The money was divided without ceremony, though the air in the warehouse was thick enough to choke on.
Stacks of cash were arranged across the long steel table in piles that looked more like bricks than currency. Evan stood at the head of the table, his arms crossed over his chest, his face as expressive as a tombstone. He watched the crew with a cold, detached intensity as they stepped forward to claim their prizes. No one was clapping. No one was poping champagne. Just the dry, scratchy sound of hundreds being flipped and the heavy, metallic scent of the ink.
Upstairs, Rhoda watched the black-and-white feed on the bedroom monitor. The lack of color made the men look like shadows, but the tension radiating off them was visible even through the grain of the screen.
Miller didn't even look at his pile. He sat back in a creaky folding chair, his legs splayed, watching Evan like a man waiting for a punchline to a joke he'd already heard.
Cal was the first to finish, stuffing his share into a duffel bag with a grunt. "We're square," he muttered. He looked up at Evan, then flicked his eyes toward the ceiling. "Though, I gotta say, Mercer… if I had a girl like that tucked away in my room, I wouldn't be standing down here talking to you lot. I'd be upstairs seeing how fast I could get her out of those office pants."
A chorus of rough, jagged laughter broke out. Jonah, who was still meticulously counting his stack, grinned and pointed a bill at Evan.
"That's the truth," Jonah chimed in, his tone dripping with a mock-casualness that didn't hide his curiosity. "It's a clean job, sure—maybe the cleanest we've ever done—but I'm starting to think you're working twice as hard just to keep your 'private guest' from getting rattled."
Evan didn't flinch. His voice was a low, dangerous growl. "If you think I'd risk the job for a skirt, you've forgotten who's running this show."
"Oh, we haven't forgotten," Cal said, leaning back until the chair groaned. "But man's allowed a hobby. We're just wondering if the hobby is starting to interfere with the business. Most witnesses get a shallow grave, Mercer.
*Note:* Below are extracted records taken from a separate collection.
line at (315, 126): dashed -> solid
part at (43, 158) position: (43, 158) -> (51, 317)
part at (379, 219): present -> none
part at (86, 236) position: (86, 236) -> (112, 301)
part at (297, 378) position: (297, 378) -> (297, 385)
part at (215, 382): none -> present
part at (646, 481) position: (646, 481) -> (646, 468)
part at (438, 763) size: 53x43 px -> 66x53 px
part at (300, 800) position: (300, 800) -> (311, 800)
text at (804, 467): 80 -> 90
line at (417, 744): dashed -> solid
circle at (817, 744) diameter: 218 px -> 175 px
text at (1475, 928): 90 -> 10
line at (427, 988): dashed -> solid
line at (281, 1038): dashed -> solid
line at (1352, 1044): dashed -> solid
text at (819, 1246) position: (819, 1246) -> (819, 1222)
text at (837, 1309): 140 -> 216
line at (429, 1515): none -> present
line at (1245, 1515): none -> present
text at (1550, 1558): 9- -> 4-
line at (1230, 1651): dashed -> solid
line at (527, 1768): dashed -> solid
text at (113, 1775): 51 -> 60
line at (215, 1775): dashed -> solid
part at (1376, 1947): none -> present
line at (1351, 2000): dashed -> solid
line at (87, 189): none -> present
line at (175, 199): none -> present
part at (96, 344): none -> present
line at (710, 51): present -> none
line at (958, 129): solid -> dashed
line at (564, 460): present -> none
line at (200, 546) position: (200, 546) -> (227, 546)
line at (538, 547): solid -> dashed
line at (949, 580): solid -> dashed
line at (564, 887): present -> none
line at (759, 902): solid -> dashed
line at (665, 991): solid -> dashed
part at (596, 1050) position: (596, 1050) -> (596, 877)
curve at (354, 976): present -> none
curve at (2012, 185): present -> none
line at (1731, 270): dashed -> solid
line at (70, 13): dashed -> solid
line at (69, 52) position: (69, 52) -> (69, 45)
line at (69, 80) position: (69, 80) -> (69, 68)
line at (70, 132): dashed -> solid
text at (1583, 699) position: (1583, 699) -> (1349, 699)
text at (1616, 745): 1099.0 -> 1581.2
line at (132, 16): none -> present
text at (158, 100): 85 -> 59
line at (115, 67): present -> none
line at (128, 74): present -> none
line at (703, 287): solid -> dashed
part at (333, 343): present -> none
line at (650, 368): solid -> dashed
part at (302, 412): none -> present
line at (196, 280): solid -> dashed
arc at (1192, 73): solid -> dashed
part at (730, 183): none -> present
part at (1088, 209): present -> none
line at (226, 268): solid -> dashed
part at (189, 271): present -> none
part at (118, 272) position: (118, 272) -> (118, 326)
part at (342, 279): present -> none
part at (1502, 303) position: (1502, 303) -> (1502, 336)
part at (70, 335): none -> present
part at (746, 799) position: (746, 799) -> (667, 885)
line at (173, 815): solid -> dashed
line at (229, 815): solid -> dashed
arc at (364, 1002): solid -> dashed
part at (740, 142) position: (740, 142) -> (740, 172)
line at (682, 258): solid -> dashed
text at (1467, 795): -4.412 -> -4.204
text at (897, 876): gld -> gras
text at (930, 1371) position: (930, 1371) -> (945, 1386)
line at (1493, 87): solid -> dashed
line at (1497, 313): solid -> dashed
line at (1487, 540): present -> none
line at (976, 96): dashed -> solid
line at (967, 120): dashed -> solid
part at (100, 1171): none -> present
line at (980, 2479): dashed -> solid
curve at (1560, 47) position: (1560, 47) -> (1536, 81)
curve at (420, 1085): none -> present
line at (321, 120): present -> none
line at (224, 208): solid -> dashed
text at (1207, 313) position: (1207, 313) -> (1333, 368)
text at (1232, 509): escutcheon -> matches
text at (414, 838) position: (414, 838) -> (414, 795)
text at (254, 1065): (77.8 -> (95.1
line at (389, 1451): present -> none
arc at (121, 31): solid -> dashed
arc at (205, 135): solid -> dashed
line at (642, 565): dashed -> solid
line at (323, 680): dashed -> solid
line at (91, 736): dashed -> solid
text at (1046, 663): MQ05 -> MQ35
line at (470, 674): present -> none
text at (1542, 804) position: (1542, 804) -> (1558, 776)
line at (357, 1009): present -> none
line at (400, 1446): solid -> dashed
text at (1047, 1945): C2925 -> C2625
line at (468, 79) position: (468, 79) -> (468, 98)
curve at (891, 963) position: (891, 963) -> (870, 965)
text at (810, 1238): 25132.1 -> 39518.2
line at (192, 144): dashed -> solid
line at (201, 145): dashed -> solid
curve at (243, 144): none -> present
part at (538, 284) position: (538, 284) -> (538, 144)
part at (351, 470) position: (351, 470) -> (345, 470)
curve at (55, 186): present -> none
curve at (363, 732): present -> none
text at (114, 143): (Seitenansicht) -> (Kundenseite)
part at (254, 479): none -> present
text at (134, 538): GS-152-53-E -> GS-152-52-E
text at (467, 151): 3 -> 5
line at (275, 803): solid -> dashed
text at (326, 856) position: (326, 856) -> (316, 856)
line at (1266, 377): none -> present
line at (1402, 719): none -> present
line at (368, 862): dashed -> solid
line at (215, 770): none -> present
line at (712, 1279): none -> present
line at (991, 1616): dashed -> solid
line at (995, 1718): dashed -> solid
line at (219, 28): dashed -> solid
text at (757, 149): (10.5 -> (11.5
This one gets silk sheets and a room with a view. It's… unusual."
Jonah laughed again, leaning over the table. "Maybe she's just that good, Cal. Maybe Mercer's gone soft because she's got some secret talent we haven't sampled yet."
The room went deathly still. The humor was there, but the edge behind it was razor-sharp. Upstairs, Rhoda gripped the edge of the dresser, her stomach turning at the casual way they spoke about her—like she was a piece of equipment they were debating whether to share.
Evan's eyes cut to Jonah, dark and lethal. "She stays because she's the only one who can verify the sub-vault's secondary encryption keys if the bank tries a remote wipe. You want your money to stay in those offshore accounts, or do you want to keep talking about her clothes?"
Jonah held up his hands in a mock surrender, though the smirk stayed on his face. "Touchy, touchy. Just saying, it's a lot of effort for one girl."
Miller finally rose from his chair. The movement was slow, drawing every eye in the room like a magnet. He walked to the table, placed his palm flat on his untouched share of the cash, and looked Evan dead in the eye.
"Easy, boys," Miller said lightly. "Let's not confuse a man's appetite with bad judgment. Mercer's always been particular." A faint smile tugged at his mouth. "That's never been a problem."
He tilted his head, studying Evan with open, unsettling interest.
"I trust your judgment, Mercer," Miller went on, voice calm, almost friendly. "I always have. I just don't like surprises — and neither do the men who put their lives on the table working with you."
The smile lingered a second too long.
Then Miller picked up his bag and gave Evan a solid, almost affectionate clap on the shoulder. It wasn't hard enough to hurt, but it was firm enough to remind him who was watching.
"Let's wrap it up," Miller said, already turning away. "Let's just hope your appetite doesn't give us all indigestion, Mercer," Miller added, his eyes burning with a sudden, cold clarity.
The tension didn't leave with him.
It clung to the warehouse like smoke long after the crew followed, their laughter rougher now, edged with something darker than humor.
Rhoda stepped back from the monitor, her heart hammering.
Miller hadn't needed to threaten anyone.
He'd already planted the expectation. Upstairs, Rhoda stepped back from the monitor, her heart hammering. Miller had laughed, but his eyes had said everything. He wasn't convinced.